__Actions to take__:
1 – In the piece on the Afghanistan and Iraq wars, update the passage from "By Debra Sweet" up to and including "the U.S. empire." and give it again with "Hamid Karzai" changed to "the Afghan leader".
2 – Render this sentence from the piece on the Afghanistan and Iraq wars in Spanish: "The latest Associated Press poll at the beginning of March found that 57 percent of those surveyed approved his handling of the war in Afghanistan compared to 49 percent two months earlier."

__Extract__:

--

By Debra Sweet
There were more of us than last year, in 2009, when people widely believed the election of Barack Obama was going to end these wars. It’s important we’re out there to go against the tide.
Sunday, Obama went to Afghanistan, on dark-of-night unannounced trip to twist the arms of Hamid Karzai, the president who didn’t win the recent election, but nevertheless is the US’ best hope to secure Afghanistan firmly under the domination of the U.S. empire.
Even Fox News notes today that “Both of Karzai’s vice presidents are former warlords whose forces allegedly killed thousands of people in the civil war of the 1990s that paved the way for the rise of the Taliban.”
Few people, including those against the wars, are paying attention to the US offensive in Marja, Afghanistan, which is now being spread north to Kandahar. The U.S. is already warning people there to leave, or else they will be considered Taliban sympathizers…in the second largest city in the country! Where should people go? It’s impossible not to kill civilians in an occupation, as reported Friday in Tighter Rules Fail to Stem Deaths of Innocent Afghans at Checkpoints.
“The people are tired of all these cruel actions by the foreigners, and we can’t suffer it anymore,” said Naqibullah Samim, a village elder from Hodkail, where Mr. Yonus lived. “The people do not have any other choice, they will rise against the government and fight them and the foreigners. There are a lot of cases of killing of innocent people.”
Yes, Obama and General Stanley McChrystal report the occupation is now “winning” even while they tell us to expect more casualties. While the headline is US deaths double in Afghanistan as troops pour in, the news is that more people in the US support the offensive than in December 2009
After a summer marked by the highest monthly death rates of the war, President Barack Obama faced serious domestic opposition over his decision in December to increase troops in Afghanistan, with only about half the American people supporting the move. But support for his handling of the war has actually improved since then, despite the increased casualties.
The latest Associated Press poll at the beginning of March found that 57 percent of those surveyed approved his handling of the war in Afghanistan compared to 49 percent two months earlier.
The Washington Post today polls 53% in favor of Obama’s policy in Afghanistan, so Obama feels he can get away with telling the troops in Afghanistan that people at home support the war there. I think that support is shallow, and temporary, and that we have a great responsibility to bring reality to people on why the U.S. is occupying Afghanistan. See A War for Empire – Not a “Good War” Gone Bad by Larry Everest.
The Iraq War was Illegitimate from Bush’s Invasion On
The Bush regime’s war on Iraq was, and remains, completely illegitimate by all measures. Yet, too few people, even those against the wars, stop to look at how the Iraq war began. As we said in Call to Drive Out the Bush Regime in 2005, “YOUR GOVERNMENT, on the basis of outrageous lies, is waging a murderous and utterly illegitimate war in Iraq, with other countries in its sights.” Bush, Cheney, Rumsfeld, Tenet and the whole cabal openly lied about Saddam Hussein having weapons of mass destruction and a link to al Qaeda and 9-11 in an attempt to bully other countries into joining the invasion.

--

__Data shown__:
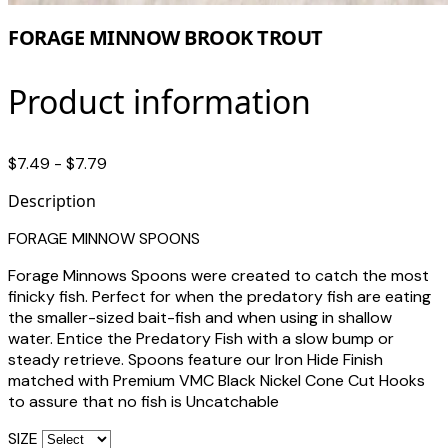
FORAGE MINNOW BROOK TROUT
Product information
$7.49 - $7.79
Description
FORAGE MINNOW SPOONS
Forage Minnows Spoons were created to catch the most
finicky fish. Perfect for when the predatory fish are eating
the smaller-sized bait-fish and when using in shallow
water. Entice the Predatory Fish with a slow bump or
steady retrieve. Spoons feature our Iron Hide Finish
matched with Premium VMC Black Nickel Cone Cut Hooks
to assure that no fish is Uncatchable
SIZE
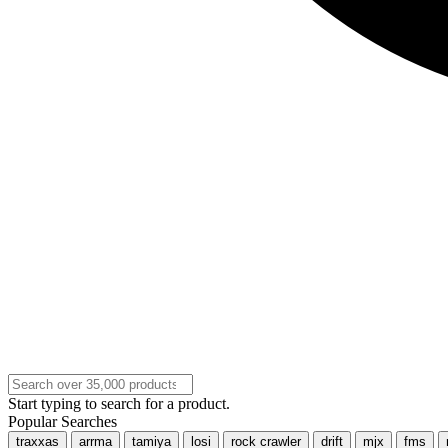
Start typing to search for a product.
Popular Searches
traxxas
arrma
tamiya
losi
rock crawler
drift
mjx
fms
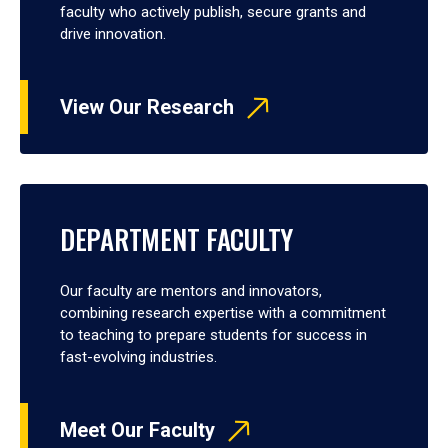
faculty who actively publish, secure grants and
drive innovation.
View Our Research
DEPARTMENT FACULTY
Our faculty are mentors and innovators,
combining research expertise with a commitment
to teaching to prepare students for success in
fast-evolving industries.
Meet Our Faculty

--

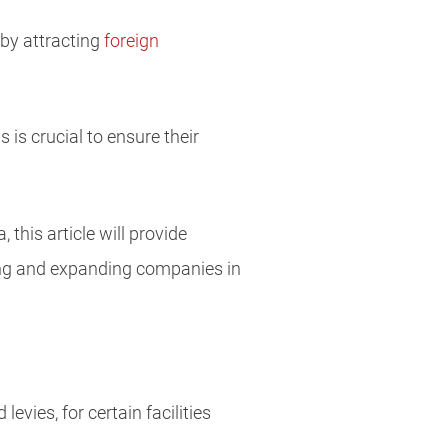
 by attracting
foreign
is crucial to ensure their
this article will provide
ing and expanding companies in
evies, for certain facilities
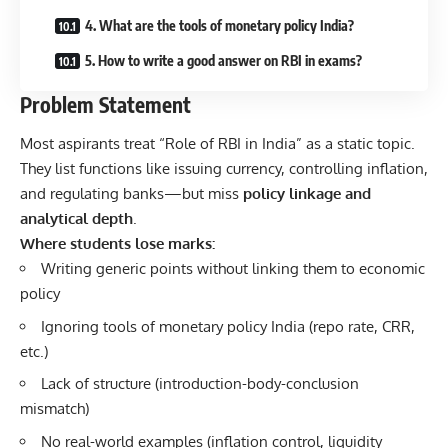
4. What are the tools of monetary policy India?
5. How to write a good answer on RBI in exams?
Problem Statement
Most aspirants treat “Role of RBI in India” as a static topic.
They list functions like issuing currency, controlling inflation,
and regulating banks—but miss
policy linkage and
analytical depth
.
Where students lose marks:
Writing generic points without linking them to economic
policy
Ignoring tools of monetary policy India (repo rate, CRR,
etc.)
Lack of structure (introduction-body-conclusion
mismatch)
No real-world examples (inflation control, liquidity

--

__Written answers__:
1 –
By Debra Sweet
There were more of us than last year, in 2009, when people widely believed the election of Barack Obama was going to end these wars. It’s important we’re out there to go against the tide.
Sunday, Obama went to Afghanistan, on dark-of-night unannounced trip to twist the arms of the Afghan leader, the president who didn’t win the recent election, but nevertheless is the US’ best hope to secure Afghanistan firmly under the domination of the U.S. empire.

2 – La última encuesta de Associated Press, a principios de marzo, reveló que el 57 por ciento de los encuestados aprobaba su manejo de la guerra en Afganistán, frente al 49 por ciento dos meses antes.